Task: Scan the records for the word "from". Report each line where it occurs.

Given information:

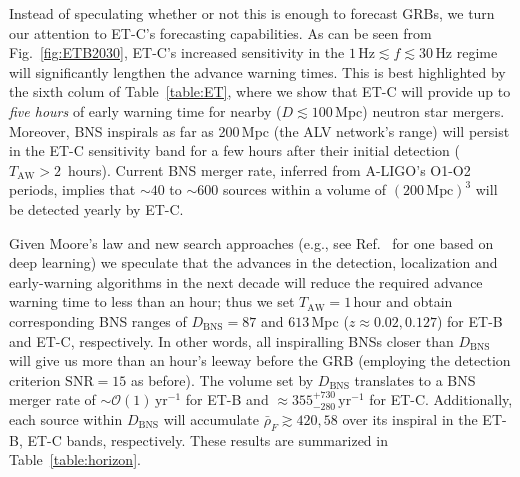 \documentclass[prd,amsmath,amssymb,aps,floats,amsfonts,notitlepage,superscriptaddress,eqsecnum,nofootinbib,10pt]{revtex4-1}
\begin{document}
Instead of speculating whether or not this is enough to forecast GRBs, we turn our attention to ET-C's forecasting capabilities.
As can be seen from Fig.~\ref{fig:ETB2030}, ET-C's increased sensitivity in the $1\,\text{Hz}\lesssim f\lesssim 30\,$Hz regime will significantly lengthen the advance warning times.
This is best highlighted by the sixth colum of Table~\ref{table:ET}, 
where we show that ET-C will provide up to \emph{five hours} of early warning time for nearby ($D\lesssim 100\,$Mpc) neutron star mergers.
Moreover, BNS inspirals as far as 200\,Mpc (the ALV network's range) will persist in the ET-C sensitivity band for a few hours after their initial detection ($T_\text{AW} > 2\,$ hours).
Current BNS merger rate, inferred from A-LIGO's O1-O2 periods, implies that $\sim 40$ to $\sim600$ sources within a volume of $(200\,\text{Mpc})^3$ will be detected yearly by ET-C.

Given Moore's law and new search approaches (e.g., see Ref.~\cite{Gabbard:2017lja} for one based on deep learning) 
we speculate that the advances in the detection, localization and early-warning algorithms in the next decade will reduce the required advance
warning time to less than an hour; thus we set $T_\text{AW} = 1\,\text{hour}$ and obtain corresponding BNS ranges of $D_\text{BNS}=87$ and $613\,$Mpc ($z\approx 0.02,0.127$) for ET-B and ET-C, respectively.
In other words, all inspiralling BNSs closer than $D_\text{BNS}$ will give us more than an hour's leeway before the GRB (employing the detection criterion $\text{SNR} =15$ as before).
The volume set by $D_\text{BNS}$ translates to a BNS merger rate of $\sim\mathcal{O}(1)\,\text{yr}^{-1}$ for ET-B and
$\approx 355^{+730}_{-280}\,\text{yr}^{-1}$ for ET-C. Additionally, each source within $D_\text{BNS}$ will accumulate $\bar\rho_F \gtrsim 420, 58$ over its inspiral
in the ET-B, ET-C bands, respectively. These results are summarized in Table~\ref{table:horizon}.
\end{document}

Response to this exercise:
As can be seen from Fig.~\ref{fig:ETB2030}, ET-C's increased sensitivity in the $1\,\text{Hz}\lesssim f\lesssim 30\,$Hz regime will significantly lengthen the advance warning times.
Current BNS merger rate, inferred from A-LIGO's O1-O2 periods, implies that $\sim 40$ to $\sim600$ sources within a volume of $(200\,\text{Mpc})^3$ will be detected yearly by ET-C.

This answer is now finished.